ボルボが2年連続で日本カー・オブ・ザ・イヤー受賞

ボルボ・カー・ジャパン株式会社 代表取締役社長 木村隆之氏

 同会場で行なわれた表彰式で、ボルボ・カー・ジャパン 代表取締役社長 木村隆之氏は「2年連続で代表戦を制し、XC40を選んでいただきましてありがとうございます。あらためてこのトロフィの重みをかみしめております。昨年はXC60で受賞しましたが、2016年のXC90から始まる新生ボルボに対していただいたものと解釈しています。ちょうど1年前、2017年にボルボブランドの完全復活を宣言させていただきましたが、従来からの安全性に加えて、デザイン、質感、走りにおいて差別化された北欧プレミアムブランドが確立できたと自負しております」とコメント。

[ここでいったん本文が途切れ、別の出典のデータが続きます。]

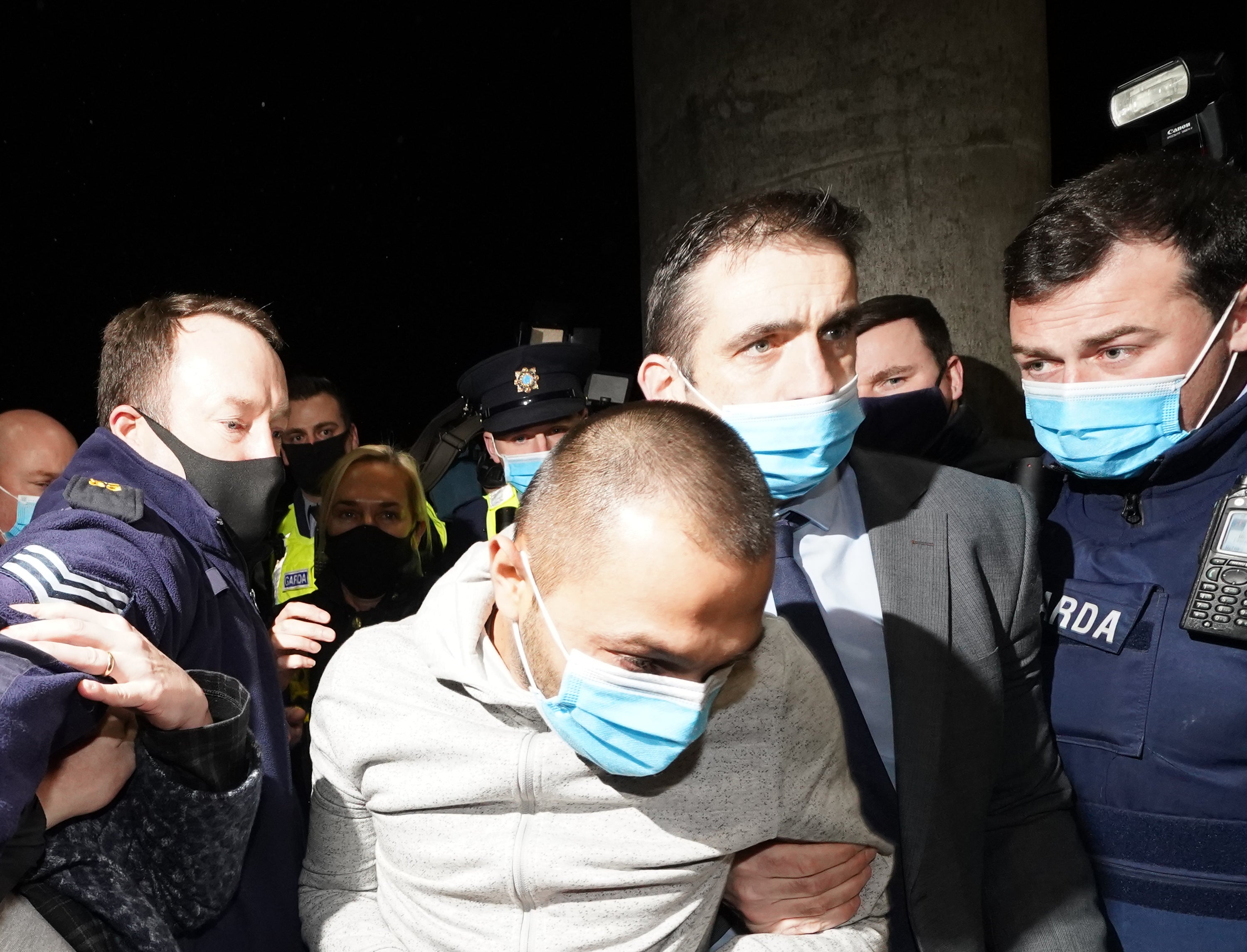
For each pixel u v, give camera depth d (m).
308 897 1.30
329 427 3.43
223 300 1.58
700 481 0.96
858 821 1.20
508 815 1.17
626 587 0.96
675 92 3.29
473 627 1.18
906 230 3.07
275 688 1.50
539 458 2.65
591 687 1.00
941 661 1.36
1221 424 1.43
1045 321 1.47
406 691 1.22
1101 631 1.49
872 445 2.11
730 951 1.14
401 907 1.22
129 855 1.20
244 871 1.34
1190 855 1.42
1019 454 2.09
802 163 3.11
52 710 0.99
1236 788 1.39
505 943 1.15
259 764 1.22
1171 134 1.73
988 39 3.13
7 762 0.96
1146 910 1.45
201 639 1.34
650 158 3.41
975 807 1.36
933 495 1.46
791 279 1.34
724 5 3.15
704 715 1.01
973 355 3.10
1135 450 1.47
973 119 3.10
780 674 1.16
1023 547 1.46
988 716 1.37
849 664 1.42
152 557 1.25
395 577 2.45
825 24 3.07
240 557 1.50
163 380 1.48
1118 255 1.40
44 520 1.25
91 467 1.42
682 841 1.13
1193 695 1.41
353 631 2.44
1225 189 1.41
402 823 1.19
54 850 1.14
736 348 1.36
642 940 1.15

 今回受賞したXC40について、木村氏は「ボルボをよりプレミアムらしく、彩りのあるブランドにしてくれるクルマだと思います。ヒエラルキーでなく1人ひとりのライフスタイルに合わせてモデルやグレードを選んでいただける。XC40のラインアップもそうですし、ボルボのラインアップにXC40が加わることで、ライフスタイルチョイスというボルボブランドの本来のプレミアムのよさがより強調されることになった思います」と紹介した。

 また、2年連続受賞となったことに木村氏は「2年連続で輸入車が受賞したことでさまざまなご意見があるかもしれませんが、10年後、20年後にこの受賞車を振り返っても、新しいコンセプト、デザイン、質感、走り、使い勝手、すべてにおいて受賞にふさわしいクルマであると自信を持っています」との自信を示した。

部門賞にホンダ「クラリティPHEV」、BMW「X2」、ダイハツ「ミラ トコット」

10ベストカーの受賞者
開場前に展示された10ベストカー

 同会場では最終選考会のほかにも、10ベストカーの授賞式、部門賞としてイノベーション部門賞に本田技研工業「クラリティPHEV」、エモーショナル部門賞にBMW「X2」、スモールモビリティ部門賞にダイハツ工業「ミラ トコット」が発表された。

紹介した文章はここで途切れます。